Jamaican Usain Bolt admits years of sprinting starting to take toll
Jamaican champion, who is looking forward to break, says staying injury-free is the goal
The main aim next season for world and Olympic sprint champion Usain Bolt is to stay injury-free as years of dominating the 100 and 200 metres have begun to take their toll on the tall Jamaican's body.
"I remember going to my doctor and he told me I had to pay close attention to my back. I know I have to be more focused on staying in shape," the 27-year old said after the last Diamond League meeting of the year.
"The older you get the harder it is to come back from injury. I gotta stay injury-free during the season, that's the main factor," added Bolt who was dogged by a hamstring problem earlier this year.

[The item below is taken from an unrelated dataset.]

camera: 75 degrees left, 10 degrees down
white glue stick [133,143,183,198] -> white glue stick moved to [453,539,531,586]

The world record holder once again defeated his rivals over 100 metres in Brussels, but performed fewer of his trademark theatrics and, after overcoming a slow start to win in 9.80 seconds, conceded he was getting tired.

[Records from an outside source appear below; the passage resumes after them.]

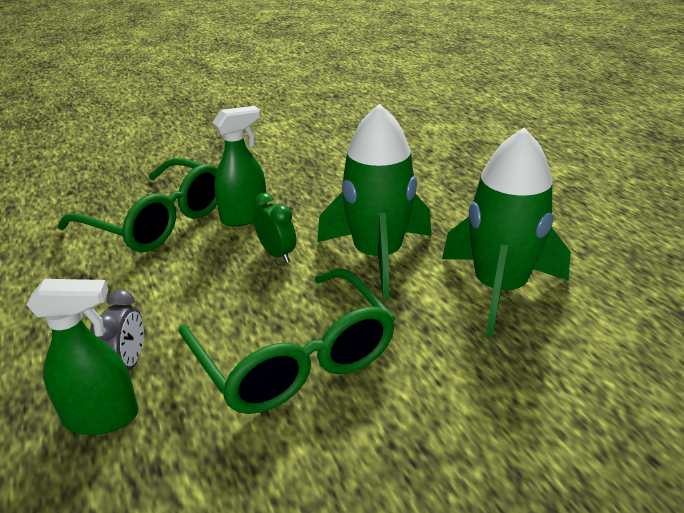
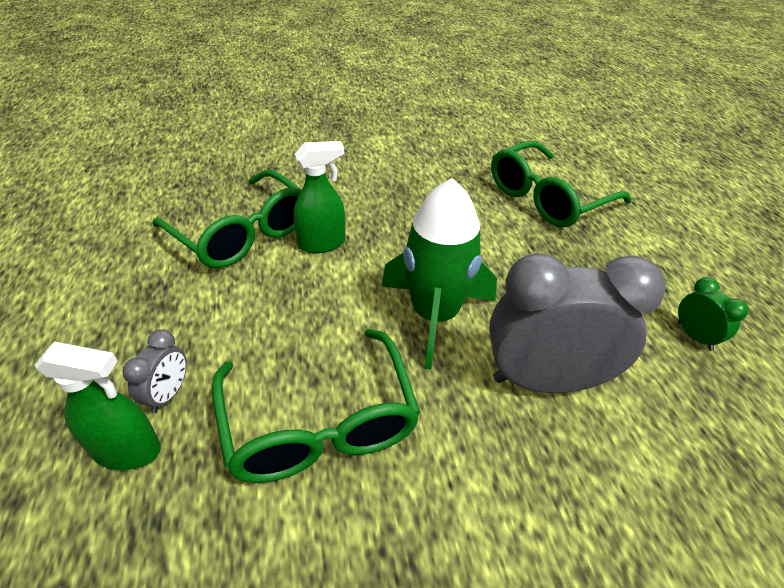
camera: 10 degrees right, 10 degrees up
green clock [253,193,296,263] -> green clock moved to [678,277,748,351]
green rocket [442,128,571,337] -> grey clock [489,253,665,393]
none -> green glasses [491,141,632,227]

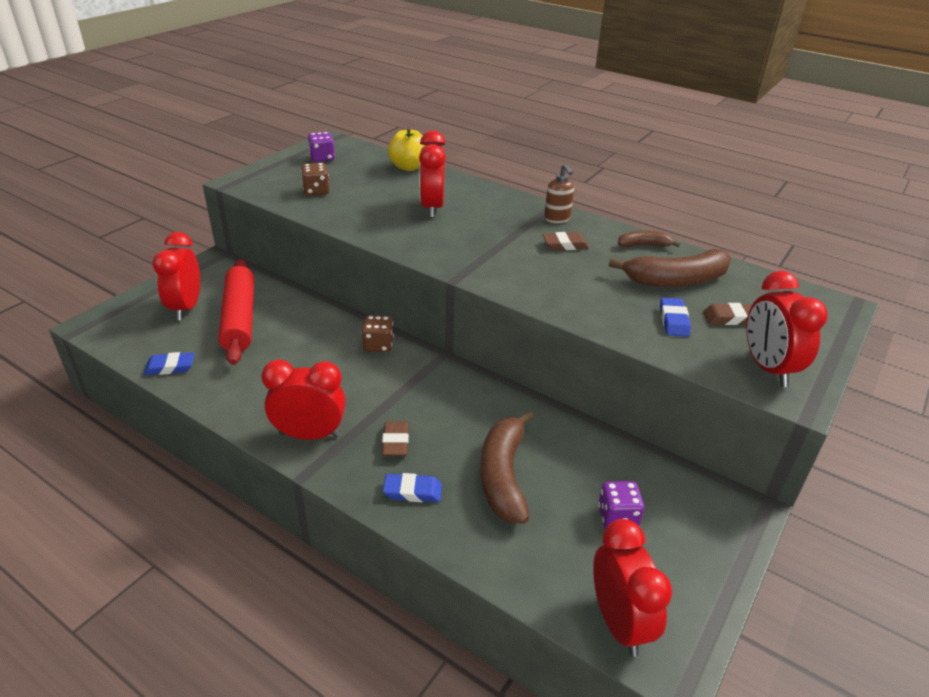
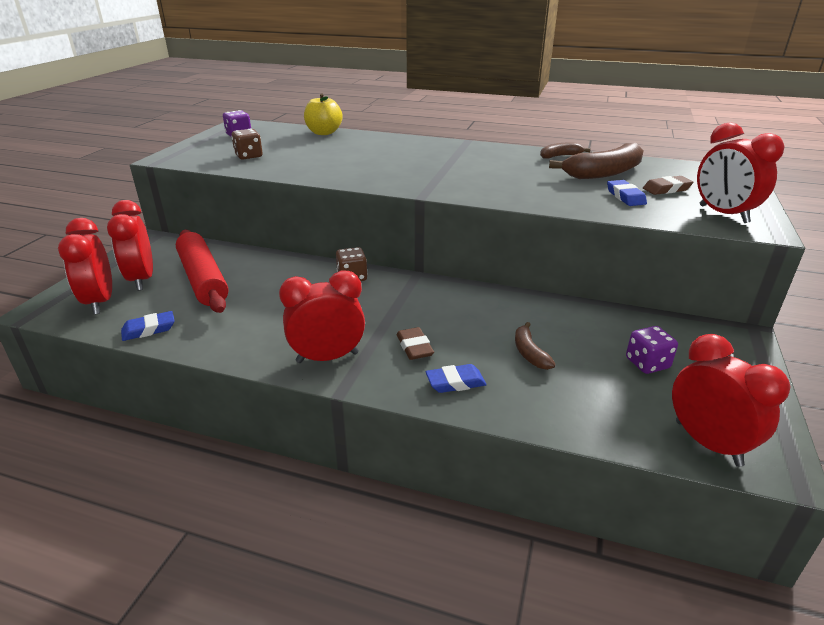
camera: 15 degrees left, 5 degrees down
red clock [419,131,446,218] -> red clock moved to [58,218,112,315]
brown banana [480,410,534,524] -> brown banana [515,322,556,370], size x0.52
brown eraser [543,232,589,250] -> none
brown soap dispenser [544,164,574,223] -> none

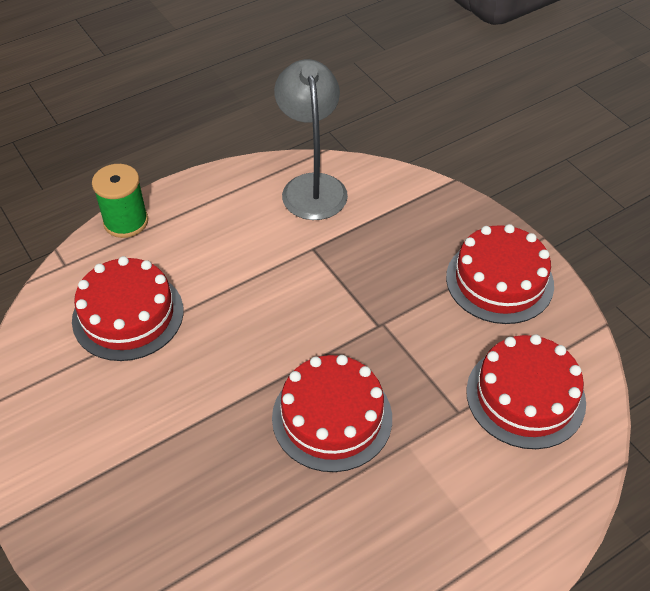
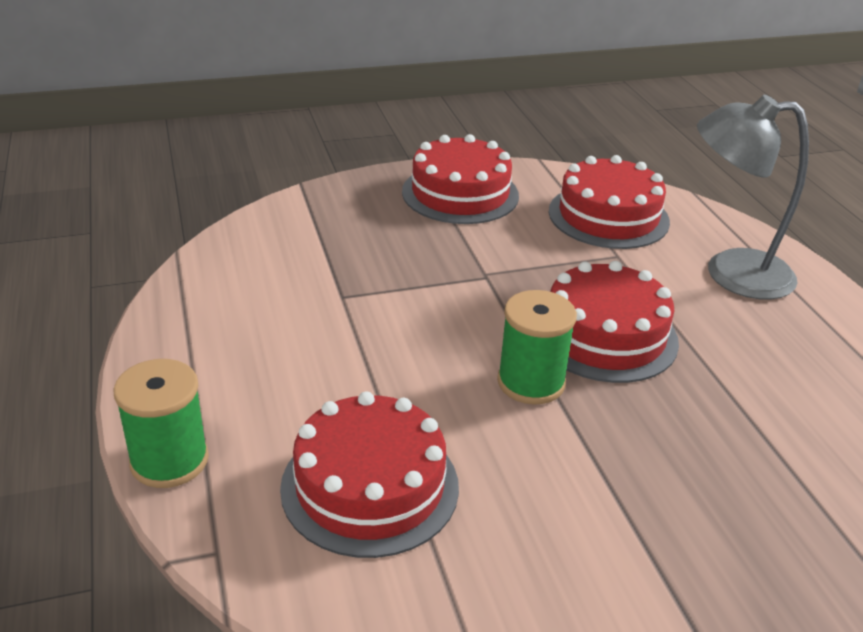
camera: 75 degrees left, 15 degrees down
grey lamp [274,59,348,220] -> grey lamp moved to [697,95,809,300]
none -> green spool [497,290,577,405]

"I've been smiling ever since I came to the stadium because I knew it was the last one of the season. I'm just happy to be done and looking forward to going home to see my friends and extended family, and just to chill out," said Bolt, who will take a few weeks of holiday before beginning his training again in mid-October.
"It's the end of the season. I've got no worries. I'm totally relaxed now, I'll have some fun and put my feet up."

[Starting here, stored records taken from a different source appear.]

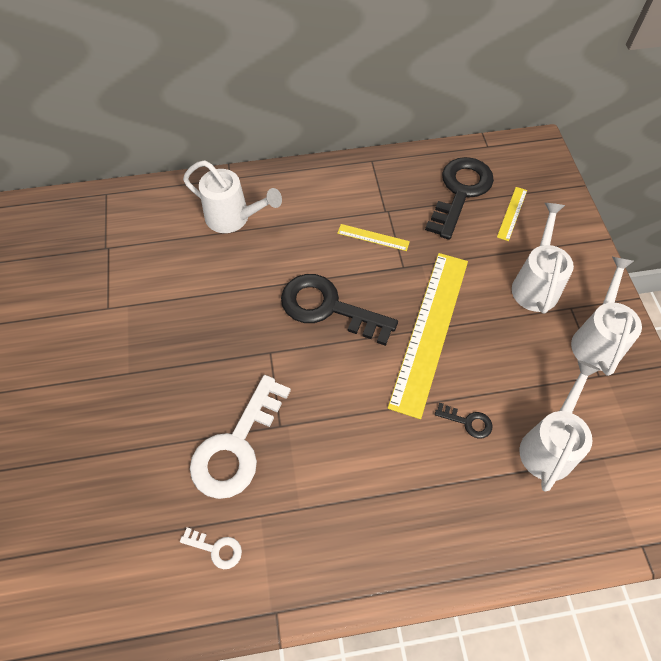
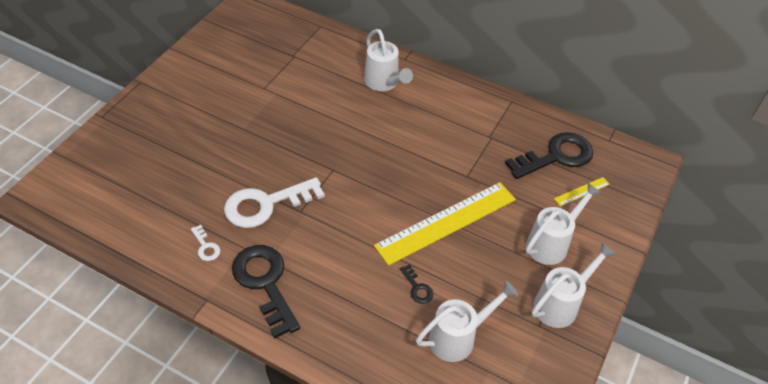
camera: 35 degrees right, 10 degrees down
black key [281,274,398,346] -> black key moved to [232,245,300,338]
yellow ruler [337,224,410,251] -> none

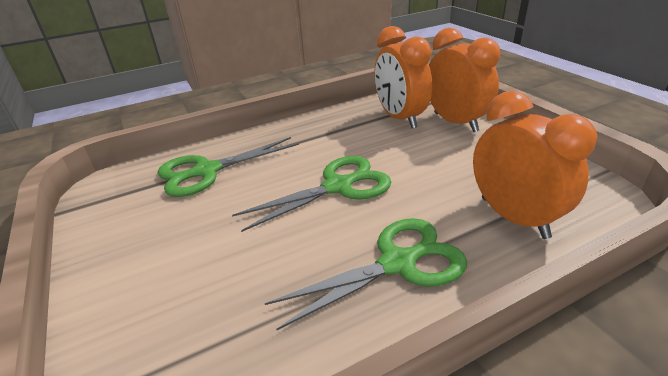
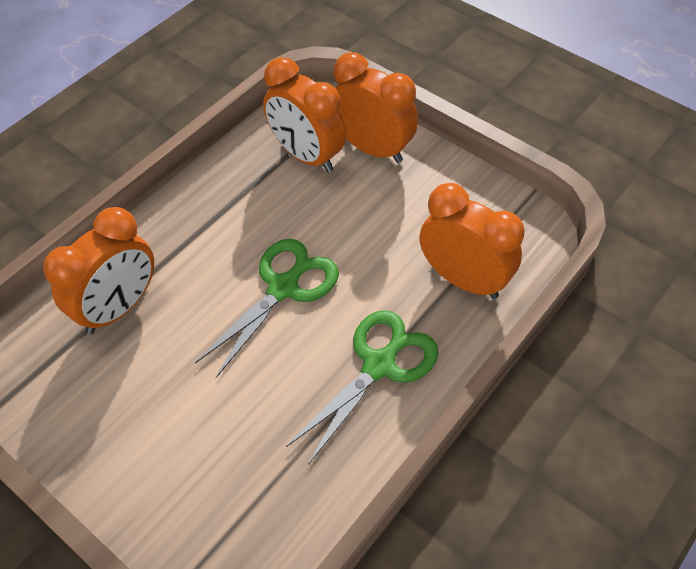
camera: 25 degrees left, 20 degrees up
green scissors [157,137,299,197] -> orange clock [43,207,154,334]

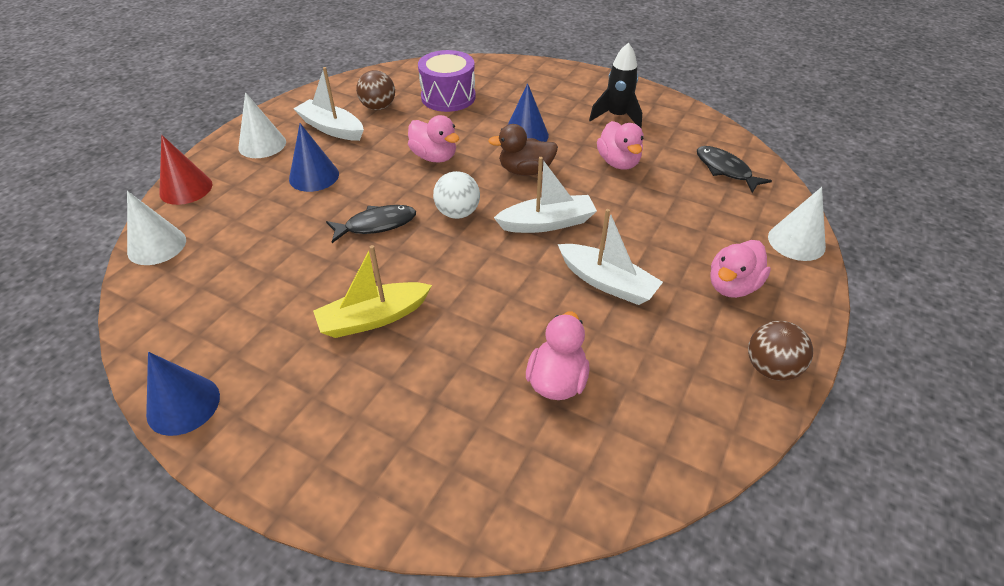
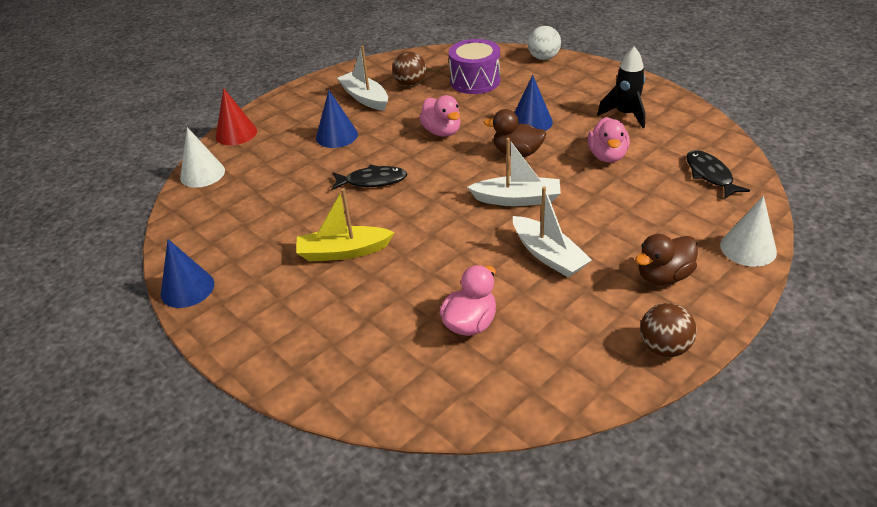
camera: 20 degrees right, 5 degrees down
white cone [238,92,286,158] -> none
white ball [433,171,480,219] -> white ball moved to [528,26,561,60]
pink duck [710,240,771,298] -> brown duck [635,234,698,285]

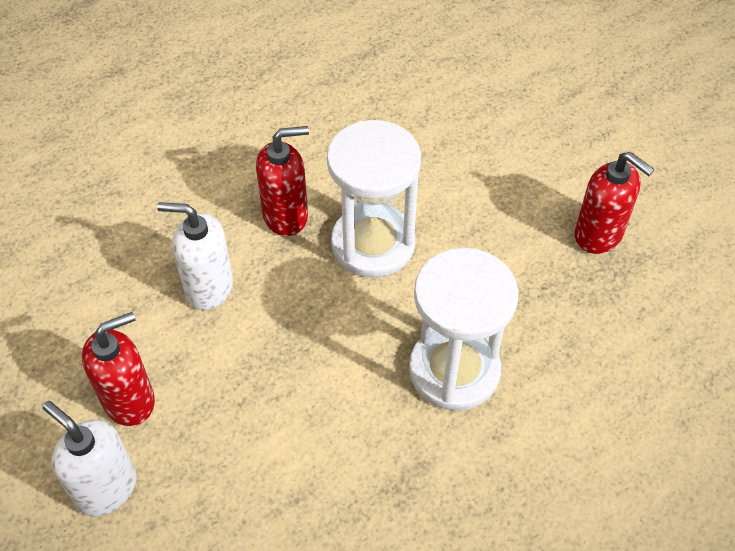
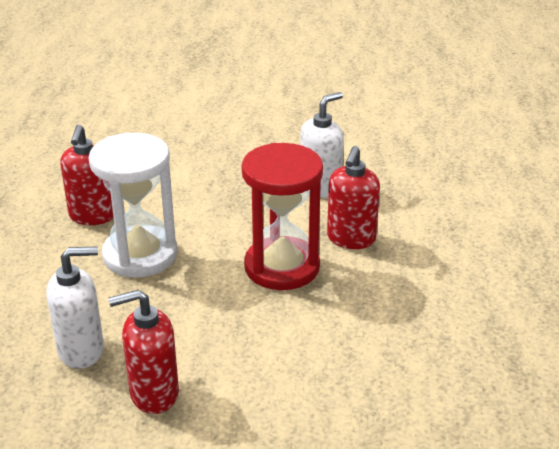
camera: 125 degrees right, 20 degrees down
white soap dispenser [42,401,136,516] -> white soap dispenser moved to [46,247,104,369]
red soap dispenser [82,312,155,426] -> red soap dispenser moved to [60,125,114,225]
white hourglass [327,120,421,278] -> red hourglass [242,143,323,290]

With no Olympics or world championships being held next year, Bolt has yet to make up his mind whether to participate at the Commonwealth Games in Glasgow.
As a hard season, during which he won gold in the 100, 200 and 4x100 relay at the world championships in Moscow last month, came to a close, Bolt said he still loved being the centre of attention and the showman of athletics.
"I never get tired of this. This is what I do and I'm not trying to be someone I'm not. It's something I love to do. The crowd makes it easy," said Bolt, whose sole defeat of the season came over 100 metres at the Rome Diamond League meet at the hands of American Justin Gatlin - by one-hundreth of a second.
"It's all about the crowds. I love meetings that have great crowds. I give them energy, they give me back energy. It's all about putting on a great performance for them."